Triple risk model to explain SIDS

In most literature, accepted risk factors associated with SIDS include: prone positioning, cigarette smoking during pregnancy (and in the post-delivery period) and overheating. These external factors have been defined as modifiable risk factors that predispose the infant to be directly affected by an underlying natural abnormality. 

It is unclear where on the safe sleep continuum specific external factors identified in individual death investigations move from acting as factors that predispose to a natural death (for example, SIDS) to those that directly contribute to an accidental death (for example, airway obstruction during overlay while bed sharing or suffocation on a soft sleep surface). In other words, we don’t know the dividing point on the continuum from natural to accidental death.

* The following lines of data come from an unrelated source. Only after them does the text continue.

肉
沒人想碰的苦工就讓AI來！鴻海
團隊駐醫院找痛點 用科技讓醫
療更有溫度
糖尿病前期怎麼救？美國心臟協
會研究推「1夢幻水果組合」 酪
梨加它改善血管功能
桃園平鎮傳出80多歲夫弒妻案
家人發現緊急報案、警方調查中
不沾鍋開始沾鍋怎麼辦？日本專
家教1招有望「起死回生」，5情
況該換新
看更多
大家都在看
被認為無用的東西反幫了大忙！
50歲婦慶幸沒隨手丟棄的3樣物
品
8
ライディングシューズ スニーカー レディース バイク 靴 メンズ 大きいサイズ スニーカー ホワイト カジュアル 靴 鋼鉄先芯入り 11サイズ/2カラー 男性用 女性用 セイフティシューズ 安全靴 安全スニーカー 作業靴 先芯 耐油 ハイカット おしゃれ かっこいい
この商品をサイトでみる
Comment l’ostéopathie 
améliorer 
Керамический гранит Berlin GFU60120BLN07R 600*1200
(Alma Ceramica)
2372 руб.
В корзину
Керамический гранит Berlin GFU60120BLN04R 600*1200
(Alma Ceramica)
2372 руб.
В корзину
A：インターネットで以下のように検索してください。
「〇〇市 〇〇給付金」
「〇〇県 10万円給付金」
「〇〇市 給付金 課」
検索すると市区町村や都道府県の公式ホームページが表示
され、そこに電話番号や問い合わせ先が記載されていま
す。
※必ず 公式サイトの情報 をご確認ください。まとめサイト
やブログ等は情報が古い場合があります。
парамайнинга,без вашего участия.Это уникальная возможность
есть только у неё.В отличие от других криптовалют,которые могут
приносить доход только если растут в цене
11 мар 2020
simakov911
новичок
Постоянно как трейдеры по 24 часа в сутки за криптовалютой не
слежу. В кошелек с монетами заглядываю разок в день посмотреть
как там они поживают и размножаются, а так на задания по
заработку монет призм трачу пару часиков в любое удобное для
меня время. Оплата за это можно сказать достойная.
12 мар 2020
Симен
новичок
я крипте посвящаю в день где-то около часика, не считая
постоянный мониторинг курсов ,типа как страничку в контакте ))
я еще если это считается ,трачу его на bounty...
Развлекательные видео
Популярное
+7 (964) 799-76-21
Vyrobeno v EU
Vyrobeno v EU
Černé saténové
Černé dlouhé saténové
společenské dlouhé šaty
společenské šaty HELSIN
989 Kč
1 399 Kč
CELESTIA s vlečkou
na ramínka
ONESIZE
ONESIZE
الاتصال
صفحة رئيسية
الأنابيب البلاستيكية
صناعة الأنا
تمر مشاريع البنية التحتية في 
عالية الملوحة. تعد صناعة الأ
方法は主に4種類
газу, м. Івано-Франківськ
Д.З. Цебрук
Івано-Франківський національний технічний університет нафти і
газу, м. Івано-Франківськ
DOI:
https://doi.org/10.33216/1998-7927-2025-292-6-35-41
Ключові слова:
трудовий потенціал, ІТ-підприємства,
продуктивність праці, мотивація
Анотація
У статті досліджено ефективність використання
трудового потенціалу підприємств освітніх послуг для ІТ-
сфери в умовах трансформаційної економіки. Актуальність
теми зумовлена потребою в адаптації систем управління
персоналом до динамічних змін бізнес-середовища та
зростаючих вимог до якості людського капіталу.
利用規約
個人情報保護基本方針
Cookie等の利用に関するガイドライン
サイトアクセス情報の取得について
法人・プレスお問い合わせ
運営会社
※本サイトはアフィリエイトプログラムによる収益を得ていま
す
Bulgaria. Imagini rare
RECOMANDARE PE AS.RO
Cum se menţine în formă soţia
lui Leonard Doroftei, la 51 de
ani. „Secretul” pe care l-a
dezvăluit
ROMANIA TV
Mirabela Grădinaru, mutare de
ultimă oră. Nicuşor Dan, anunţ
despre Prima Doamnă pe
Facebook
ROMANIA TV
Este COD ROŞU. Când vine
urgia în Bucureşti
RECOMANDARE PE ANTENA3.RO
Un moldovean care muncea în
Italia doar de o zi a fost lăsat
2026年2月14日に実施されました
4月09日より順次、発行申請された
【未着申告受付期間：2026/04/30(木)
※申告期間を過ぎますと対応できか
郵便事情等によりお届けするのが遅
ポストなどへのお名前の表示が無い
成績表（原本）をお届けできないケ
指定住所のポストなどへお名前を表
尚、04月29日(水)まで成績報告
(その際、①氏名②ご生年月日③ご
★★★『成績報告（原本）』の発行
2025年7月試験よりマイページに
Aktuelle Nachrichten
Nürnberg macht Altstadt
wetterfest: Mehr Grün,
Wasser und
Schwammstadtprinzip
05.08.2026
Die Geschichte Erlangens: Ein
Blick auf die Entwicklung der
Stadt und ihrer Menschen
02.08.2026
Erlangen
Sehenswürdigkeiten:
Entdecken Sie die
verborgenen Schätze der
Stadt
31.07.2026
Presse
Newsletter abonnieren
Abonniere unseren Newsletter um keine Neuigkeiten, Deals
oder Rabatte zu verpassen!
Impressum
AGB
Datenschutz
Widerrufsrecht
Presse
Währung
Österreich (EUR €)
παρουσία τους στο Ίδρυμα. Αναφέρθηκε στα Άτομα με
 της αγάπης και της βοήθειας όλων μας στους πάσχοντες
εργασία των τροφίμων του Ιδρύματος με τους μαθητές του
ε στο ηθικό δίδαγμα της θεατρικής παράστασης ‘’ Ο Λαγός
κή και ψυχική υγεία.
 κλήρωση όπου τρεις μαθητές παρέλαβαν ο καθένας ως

The DU5C considers the potential contribution of sleep related circumstances within the context of stratification of risk (based upon literature and experience). During case review by the DU5C, unsafe sleep circumstances found at the death scene preclude the death from being classified as SIDS. Any factor identified at the death scene which might interfere with an infant’s breathing and/or cause entrapment, overlaying, or suffocation is identified. These include: sharing a sleep surface; unsafe sleep surfaces (not intended for infant sleep) such as adult mattresses, waterbeds, couches, car carriers, car seats; a safe sleep surface which is cluttered with toys, blankets and pillows; or a non-approved bassinet or playpen. This is in contrast to previous literature and the practices of some jurisdictions, where these deaths are classified as SIDS.

The association between unsafe sleep environments and sudden unexpected infant deaths has been recognized by death investigators and researchers for many years. The literature, including a number of recent publications, adds to the growing field of knowledge about infant deaths. Two articles of interest are: Sleep Environment Risks for Younger and Older Infants (Colvin, JD, Collie-Akers V, Schunn C, et al. Pediatrics 2014; 134: e406-e412); and the Registered Nurses’ Association of Ontario Working with Families to Promote Safe Sleep for Infants 0-12 months of age. The American Academy of Pediatrics released updated recommendations for a safe infant sleep environment: SIDS and Other Sleep-Related Infant Deaths: Updated 2016 Recommendations for a Safe Infant Sleeping Environment. Pediatrics. 2016;138(5):e20162938

Additional research and documentation of sleep environments at the time of death is necessary to help understand the cause and effect and identify potential prevention strategies. When it is believed that the sleep environment may have contributed to the death, it is included as a contributing factor on the Medical Certificate of Death. This will be captured as data which can be used to inform the development of public health policies and further research into unsafe sleep environments and the potential role in sudden and unexpected infant death.  This is reflected in Category 3A in Charts 10 and 11.   

While the DU5C recognizes the convention of not including contributing factors when the cause of death is undetermined, the committee believes that these cases are a special group and deserve a unique approach. The committee maintains that entering potential contributing factors on the Medical Certificate of Death is more inclusive and recognizes the scope of the death investigation. Similar to the identification of SIDS as a special group, this may allow easier identification for further case study, facilitating future research and potentially informing a public safety approach.

Unsafe sleep environment – What is the data?

Review of Charts 11 demonstrates that there were 45 infant deaths reviewed by the DU5C in 2018  where the manner was deemed to be undetermined (Categories 3A + 3B + 4 and one from category 1). There were 41 (54%) cases (40 were classified as 3A and one was classified as 1) where sleep circumstances may have been a contributing factor.